Tunisie. Les pénuries de carburant et de denrées alimentaires se multiplient
En marge de la tenue du Sommet de la « TICAD 8 » (Tokyo International Conference on African Development), les 27 et 28 août 2022, l’Avenue Habib Bourguiba, la Place 14 Janvier, l’Avenue Mohammed V et le Jardin du Japon ont été réaménagés, parés d’enseignes lumineuses par la municipalité de la ville de Tunis. Mais à quelques encâblures du centre-ville de Tunis, une toute autre réalité se dessine, faite de file d’attentes et de pénuries inédites qui s’installent dans la durée.

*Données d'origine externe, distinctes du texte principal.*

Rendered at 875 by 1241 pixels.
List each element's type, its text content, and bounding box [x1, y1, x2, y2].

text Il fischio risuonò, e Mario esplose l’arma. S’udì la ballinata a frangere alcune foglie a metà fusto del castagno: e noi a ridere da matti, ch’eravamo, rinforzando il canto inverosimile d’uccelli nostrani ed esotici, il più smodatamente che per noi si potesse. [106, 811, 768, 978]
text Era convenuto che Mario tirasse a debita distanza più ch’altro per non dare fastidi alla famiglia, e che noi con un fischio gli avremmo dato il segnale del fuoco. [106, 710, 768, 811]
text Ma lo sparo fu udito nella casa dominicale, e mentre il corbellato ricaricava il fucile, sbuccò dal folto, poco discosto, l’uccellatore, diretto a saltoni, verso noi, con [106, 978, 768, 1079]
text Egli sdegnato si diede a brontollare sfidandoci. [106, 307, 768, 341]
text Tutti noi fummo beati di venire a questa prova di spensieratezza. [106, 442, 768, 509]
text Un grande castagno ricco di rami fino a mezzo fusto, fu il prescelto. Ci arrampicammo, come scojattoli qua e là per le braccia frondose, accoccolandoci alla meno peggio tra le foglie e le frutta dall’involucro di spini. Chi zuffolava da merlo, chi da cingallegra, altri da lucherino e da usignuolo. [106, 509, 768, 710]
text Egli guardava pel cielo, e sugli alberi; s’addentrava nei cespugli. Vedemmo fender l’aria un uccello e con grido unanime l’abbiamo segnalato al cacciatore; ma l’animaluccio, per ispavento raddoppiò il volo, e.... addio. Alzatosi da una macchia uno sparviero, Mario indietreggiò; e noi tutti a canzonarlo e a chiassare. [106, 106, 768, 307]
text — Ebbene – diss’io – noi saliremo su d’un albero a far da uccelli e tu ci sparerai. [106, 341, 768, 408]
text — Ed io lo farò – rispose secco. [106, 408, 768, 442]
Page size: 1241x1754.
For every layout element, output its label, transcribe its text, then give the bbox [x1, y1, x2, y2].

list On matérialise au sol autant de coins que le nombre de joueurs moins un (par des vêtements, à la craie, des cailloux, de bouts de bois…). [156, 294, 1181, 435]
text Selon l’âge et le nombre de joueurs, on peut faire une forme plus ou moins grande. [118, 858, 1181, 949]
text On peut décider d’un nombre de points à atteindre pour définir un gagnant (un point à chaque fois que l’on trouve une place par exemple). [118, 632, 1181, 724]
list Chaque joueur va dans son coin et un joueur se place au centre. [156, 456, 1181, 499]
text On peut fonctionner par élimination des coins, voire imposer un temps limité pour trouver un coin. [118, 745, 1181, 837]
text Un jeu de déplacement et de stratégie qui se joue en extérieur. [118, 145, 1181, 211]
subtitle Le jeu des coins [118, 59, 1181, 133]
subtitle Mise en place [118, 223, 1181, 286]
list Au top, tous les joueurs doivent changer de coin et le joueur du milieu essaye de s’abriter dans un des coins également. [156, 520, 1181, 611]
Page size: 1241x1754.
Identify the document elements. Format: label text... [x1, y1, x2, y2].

Sur plusieurs centaines de mètres, des files d’attente géantes bloquent la circulation des véhicules aux abords des stations-service ces dernières 48 heures. Pénurie oblige, le carburant est rationné à hauteur de 50 dinars par client. Les esprits s’échauffent suite aux incivilités de ceux qui tentent de griller la politesse pour grapiller quelques places, tandis que certains payent un bakchich pour faire le plein. Après une heure d’attente, il n’est pas rare que l’on fasse demi-tour à l’annonce de l’épuisement des réserves de la station.
Le sucre, la semoule, la farine, le riz, l’huile végétale, l’eau en bouteille, les boissons gazeuses, les jus, le beurre et maintenant le café. C’est là la longue liste de produits concernés dans les grandes surfaces par des notices du type : « Nous informons notre clientèle que plusieurs produits sont en déficit de livraison à cause des pénuries. Nous devons donc limiter les ventes par client à un ou deux produits parmi ceux inscrits dans la liste ». Dans les superettes, les plus attentifs remarquent que certains produis comme les sodas, particulièrement prisés en été, sont dissimulés pour faire l’objet d’un favoritisme : les riverains et habitants du quartier d’abord.
Pire, le gérant d’une enseigne de supermarchés nous apprend avoir eu vent du risque de fermeture imminente de certaines usines dépendant directement de l’approvisionnement en sucre. Aujourd’hui 26 août, ses craintes se confirment : des dizaines d’employés des usines de boissons gazeuses et de biscuits, mis au chômage technique suite à l’arrêt de la production, manifestent devant le siège du gouvernorat de Ben Arous.
Si le contexte international inflationniste, impacté par la guerre russo-ukrainienne, y est pour beaucoup, les autorités, dont le ministère tunisien du Commerce, sont pointées du doigt pour leur inaction et leur manque de communication autour de cette crise, lorsque les responsables ne sont pas simplement dans le déni s’agissant de l’état des stocks stratégiques.
Pour la énième fois, la présidence de la République s’acharne sur ce qui semble être un bouc émissaire ou un symptôme : en recevant jeudi la Première ministre Nejla Bouden, le président Saïed l’a appelée une fois de plus à « punir les spéculateurs » qui selon lui « improvisent des crises de sorte de s’enrichir illégalement ». Des ONG de vigilance expliquent de leur côté que le récent amendement du code pénal tunisien fut contre-productif. En punissant désormais la spéculation dans certains cas par des peines de plusieurs décennies de prison ferme, la nouvelle loi a résulté en une peur du stockage frigorifique notamment, ce qui a contribué à engendrer certaines pénuries via un effet domino.
Le bêtisier messianique
La même journée, un communiqué du Palais de Carthage nous gratifiait d’un texte étonnant, glorifiant les instructions présidentielles promulguées « selon l’approche tunisienne visant à sortir le continent africain, l’Humanité, et le monde entier de la situation actuelle », excusez du peu. La toile en rit, en invoquant les similarités de ce type de fanfaronnades avec feu le Colonel Kadhafi, ancien roi des rois d’Afrique et sauveur de l’Humanité. Lui non plus ne tarissait pas de superlatifs sur sa propre aspiration insolite à « atteindre aux plus hauts sommets de l’Histoire ». L’opposition propose pour sa part au président de se contenter trivialement de trouver des solutions pour la Tunisie, avant d’aller au chevet de l’Humanité.
« La Tunisie ambitionne de créer sa propre agence spatiale », annonçait quant à lui hier le ministre de l’Enseignement supérieur et de la Recherche scientifique, Moncef Boukthir. En attendant de conquérir l’espace, voilà de quoi se consoler du quotidien des pénuries de l’ici-bas.